# TRY IT
Of all the entries below, retype only the lines from the one with "Магазин на Портале" through the one with "Unternehmensnachfolge bietet und", exactly as they appear.

Collected data:
══════
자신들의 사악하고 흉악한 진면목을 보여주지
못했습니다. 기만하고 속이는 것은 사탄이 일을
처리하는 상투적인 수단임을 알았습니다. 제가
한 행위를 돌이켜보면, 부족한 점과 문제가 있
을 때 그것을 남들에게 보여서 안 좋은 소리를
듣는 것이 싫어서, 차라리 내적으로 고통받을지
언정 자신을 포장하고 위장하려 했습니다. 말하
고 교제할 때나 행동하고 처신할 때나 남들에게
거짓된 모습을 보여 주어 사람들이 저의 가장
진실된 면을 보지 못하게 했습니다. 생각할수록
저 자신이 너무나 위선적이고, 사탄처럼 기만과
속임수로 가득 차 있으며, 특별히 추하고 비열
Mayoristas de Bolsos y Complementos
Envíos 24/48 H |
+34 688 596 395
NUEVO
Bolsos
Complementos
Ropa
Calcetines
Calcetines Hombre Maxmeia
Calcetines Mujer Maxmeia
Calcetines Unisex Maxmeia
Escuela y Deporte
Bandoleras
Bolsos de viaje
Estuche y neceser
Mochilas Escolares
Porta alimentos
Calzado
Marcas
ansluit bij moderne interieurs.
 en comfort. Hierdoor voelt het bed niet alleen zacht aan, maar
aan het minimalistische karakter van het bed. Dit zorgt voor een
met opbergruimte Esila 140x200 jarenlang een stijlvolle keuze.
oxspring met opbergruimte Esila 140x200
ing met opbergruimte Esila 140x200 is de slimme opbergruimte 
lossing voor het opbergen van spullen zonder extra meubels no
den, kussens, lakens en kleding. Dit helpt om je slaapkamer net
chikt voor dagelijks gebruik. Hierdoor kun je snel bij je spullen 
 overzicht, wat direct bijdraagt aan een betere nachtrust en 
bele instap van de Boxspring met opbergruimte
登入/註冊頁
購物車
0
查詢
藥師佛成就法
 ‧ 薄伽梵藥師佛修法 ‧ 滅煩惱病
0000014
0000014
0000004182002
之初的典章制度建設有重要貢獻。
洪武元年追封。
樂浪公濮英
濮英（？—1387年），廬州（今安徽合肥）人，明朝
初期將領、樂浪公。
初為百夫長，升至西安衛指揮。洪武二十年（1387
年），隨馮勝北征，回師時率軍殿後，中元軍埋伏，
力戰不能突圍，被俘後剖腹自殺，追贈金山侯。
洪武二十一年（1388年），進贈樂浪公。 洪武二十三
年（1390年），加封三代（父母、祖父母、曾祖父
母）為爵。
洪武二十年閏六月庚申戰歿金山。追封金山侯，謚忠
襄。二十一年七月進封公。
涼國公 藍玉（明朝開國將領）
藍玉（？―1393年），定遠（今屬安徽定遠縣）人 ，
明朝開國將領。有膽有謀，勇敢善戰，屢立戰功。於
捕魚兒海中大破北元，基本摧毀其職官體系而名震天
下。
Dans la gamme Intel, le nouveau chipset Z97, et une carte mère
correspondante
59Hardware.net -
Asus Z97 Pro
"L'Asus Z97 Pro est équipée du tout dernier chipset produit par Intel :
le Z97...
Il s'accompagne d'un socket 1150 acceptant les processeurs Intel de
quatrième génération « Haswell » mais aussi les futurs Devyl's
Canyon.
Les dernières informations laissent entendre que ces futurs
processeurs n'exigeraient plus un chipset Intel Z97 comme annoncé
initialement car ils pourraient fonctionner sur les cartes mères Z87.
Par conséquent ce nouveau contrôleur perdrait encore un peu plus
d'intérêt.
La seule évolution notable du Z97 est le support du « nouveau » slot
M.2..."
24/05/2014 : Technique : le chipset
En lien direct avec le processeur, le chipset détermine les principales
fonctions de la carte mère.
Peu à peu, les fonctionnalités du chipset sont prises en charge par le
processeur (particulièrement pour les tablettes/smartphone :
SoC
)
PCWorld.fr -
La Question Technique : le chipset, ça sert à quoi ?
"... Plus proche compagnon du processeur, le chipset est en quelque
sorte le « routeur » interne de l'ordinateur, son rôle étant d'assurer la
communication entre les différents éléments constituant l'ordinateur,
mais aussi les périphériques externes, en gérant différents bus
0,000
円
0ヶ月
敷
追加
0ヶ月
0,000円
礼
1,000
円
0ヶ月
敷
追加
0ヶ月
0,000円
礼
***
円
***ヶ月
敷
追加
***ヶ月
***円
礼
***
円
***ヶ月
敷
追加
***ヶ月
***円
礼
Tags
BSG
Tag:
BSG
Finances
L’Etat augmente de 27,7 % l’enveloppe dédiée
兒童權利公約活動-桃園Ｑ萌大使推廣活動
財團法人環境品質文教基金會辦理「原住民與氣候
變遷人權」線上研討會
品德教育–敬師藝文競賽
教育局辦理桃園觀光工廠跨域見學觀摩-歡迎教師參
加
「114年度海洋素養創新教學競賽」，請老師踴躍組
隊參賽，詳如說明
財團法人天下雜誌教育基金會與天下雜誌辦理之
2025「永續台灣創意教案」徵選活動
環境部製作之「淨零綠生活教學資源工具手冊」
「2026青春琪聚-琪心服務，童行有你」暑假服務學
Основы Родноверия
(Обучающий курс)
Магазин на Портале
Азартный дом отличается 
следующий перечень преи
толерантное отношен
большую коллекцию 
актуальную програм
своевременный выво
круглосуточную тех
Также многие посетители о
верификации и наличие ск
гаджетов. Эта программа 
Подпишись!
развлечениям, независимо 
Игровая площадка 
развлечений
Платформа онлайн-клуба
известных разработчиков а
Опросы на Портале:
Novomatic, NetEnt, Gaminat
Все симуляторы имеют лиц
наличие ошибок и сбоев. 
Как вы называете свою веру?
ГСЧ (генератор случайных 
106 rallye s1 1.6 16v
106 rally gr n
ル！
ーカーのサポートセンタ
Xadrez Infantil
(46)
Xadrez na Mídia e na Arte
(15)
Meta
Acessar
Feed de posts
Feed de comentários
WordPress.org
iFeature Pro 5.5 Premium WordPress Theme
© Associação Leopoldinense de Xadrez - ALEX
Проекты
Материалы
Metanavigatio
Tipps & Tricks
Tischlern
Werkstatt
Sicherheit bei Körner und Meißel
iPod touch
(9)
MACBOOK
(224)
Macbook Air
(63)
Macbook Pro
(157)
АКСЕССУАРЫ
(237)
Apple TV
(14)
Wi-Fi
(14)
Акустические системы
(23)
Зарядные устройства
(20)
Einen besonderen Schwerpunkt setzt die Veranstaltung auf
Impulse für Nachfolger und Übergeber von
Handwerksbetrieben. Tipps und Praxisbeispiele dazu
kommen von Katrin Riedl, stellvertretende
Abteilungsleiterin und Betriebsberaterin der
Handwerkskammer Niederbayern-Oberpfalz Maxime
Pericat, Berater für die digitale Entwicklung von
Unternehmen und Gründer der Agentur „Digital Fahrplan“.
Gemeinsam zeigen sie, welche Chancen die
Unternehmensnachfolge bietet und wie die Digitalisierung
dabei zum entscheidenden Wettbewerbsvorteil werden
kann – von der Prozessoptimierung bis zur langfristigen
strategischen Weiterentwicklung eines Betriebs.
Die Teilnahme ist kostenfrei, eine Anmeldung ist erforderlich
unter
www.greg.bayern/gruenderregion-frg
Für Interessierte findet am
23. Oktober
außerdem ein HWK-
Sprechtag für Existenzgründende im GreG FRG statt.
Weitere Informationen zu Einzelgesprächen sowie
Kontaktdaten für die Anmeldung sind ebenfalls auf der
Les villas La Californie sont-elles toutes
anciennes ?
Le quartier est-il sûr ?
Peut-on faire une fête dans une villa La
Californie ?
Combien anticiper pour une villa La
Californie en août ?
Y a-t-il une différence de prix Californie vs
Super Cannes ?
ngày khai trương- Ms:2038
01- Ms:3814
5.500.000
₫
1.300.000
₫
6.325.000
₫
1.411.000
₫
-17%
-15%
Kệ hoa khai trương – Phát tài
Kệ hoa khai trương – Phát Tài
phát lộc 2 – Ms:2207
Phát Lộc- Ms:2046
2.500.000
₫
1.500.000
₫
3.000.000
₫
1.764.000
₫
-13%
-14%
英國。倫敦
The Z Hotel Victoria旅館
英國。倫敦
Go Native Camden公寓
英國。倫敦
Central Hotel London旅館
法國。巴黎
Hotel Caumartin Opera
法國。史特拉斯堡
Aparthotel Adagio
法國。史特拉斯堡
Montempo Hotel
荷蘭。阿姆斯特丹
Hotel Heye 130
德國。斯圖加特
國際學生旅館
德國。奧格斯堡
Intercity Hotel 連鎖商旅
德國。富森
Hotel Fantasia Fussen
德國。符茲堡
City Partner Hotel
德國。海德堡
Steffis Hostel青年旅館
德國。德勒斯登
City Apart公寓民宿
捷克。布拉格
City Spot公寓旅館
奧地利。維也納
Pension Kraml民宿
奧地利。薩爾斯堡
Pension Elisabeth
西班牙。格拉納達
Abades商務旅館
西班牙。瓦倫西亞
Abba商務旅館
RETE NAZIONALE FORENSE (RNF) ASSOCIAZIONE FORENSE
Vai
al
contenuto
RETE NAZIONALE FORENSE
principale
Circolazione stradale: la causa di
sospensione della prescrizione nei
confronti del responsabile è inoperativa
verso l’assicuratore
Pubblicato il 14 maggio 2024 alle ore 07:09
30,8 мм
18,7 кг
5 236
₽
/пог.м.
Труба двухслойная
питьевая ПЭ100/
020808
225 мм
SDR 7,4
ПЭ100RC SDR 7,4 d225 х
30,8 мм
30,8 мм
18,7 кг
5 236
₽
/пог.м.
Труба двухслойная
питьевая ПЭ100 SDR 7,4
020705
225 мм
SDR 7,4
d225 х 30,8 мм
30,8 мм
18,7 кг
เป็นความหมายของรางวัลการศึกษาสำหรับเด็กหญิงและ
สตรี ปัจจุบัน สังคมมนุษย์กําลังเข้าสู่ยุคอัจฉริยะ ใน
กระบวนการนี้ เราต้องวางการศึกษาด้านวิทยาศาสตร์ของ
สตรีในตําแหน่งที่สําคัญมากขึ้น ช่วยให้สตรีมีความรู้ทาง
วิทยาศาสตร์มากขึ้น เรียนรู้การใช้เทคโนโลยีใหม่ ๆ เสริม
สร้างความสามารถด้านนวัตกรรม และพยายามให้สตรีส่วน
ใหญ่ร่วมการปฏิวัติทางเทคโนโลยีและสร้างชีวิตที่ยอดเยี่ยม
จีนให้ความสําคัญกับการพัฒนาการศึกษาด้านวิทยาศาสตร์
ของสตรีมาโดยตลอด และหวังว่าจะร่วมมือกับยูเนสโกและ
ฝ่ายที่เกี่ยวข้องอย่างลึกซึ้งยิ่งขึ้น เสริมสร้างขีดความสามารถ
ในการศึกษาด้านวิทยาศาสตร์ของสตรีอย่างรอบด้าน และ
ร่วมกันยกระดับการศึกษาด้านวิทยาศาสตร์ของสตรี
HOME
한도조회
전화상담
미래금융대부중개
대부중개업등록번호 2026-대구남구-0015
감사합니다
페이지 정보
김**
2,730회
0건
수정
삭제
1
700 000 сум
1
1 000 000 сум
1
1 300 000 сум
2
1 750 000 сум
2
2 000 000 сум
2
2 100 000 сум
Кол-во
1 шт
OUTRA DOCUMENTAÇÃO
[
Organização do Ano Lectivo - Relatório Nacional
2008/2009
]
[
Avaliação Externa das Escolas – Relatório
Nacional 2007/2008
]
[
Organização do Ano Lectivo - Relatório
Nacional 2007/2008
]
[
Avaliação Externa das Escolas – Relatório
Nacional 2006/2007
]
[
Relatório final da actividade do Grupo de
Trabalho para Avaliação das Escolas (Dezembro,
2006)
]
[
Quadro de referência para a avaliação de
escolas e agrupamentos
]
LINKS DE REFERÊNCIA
══════
# RESULT BELOW
Магазин на Портале
Азартный дом отличается 
следующий перечень преи
толерантное отношен
большую коллекцию 
актуальную програм
своевременный выво
круглосуточную тех
Также многие посетители о
верификации и наличие ск
гаджетов. Эта программа 
Подпишись!
развлечениям, независимо 
Игровая площадка 
развлечений
Платформа онлайн-клуба
известных разработчиков а
Опросы на Портале:
Novomatic, NetEnt, Gaminat
Все симуляторы имеют лиц
наличие ошибок и сбоев. 
Как вы называете свою веру?
ГСЧ (генератор случайных 
106 rallye s1 1.6 16v
106 rally gr n
ル！
ーカーのサポートセンタ
Xadrez Infantil
(46)
Xadrez na Mídia e na Arte
(15)
Meta
Acessar
Feed de posts
Feed de comentários
WordPress.org
iFeature Pro 5.5 Premium WordPress Theme
© Associação Leopoldinense de Xadrez - ALEX
Проекты
Материалы
Metanavigatio
Tipps & Tricks
Tischlern
Werkstatt
Sicherheit bei Körner und Meißel
iPod touch
(9)
MACBOOK
(224)
Macbook Air
(63)
Macbook Pro
(157)
АКСЕССУАРЫ
(237)
Apple TV
(14)
Wi-Fi
(14)
Акустические системы
(23)
Зарядные устройства
(20)
Einen besonderen Schwerpunkt setzt die Veranstaltung auf
Impulse für Nachfolger und Übergeber von
Handwerksbetrieben. Tipps und Praxisbeispiele dazu
kommen von Katrin Riedl, stellvertretende
Abteilungsleiterin und Betriebsberaterin der
Handwerkskammer Niederbayern-Oberpfalz Maxime
Pericat, Berater für die digitale Entwicklung von
Unternehmen und Gründer der Agentur „Digital Fahrplan“.
Gemeinsam zeigen sie, welche Chancen die
Unternehmensnachfolge bietet und wie die Digitalisierung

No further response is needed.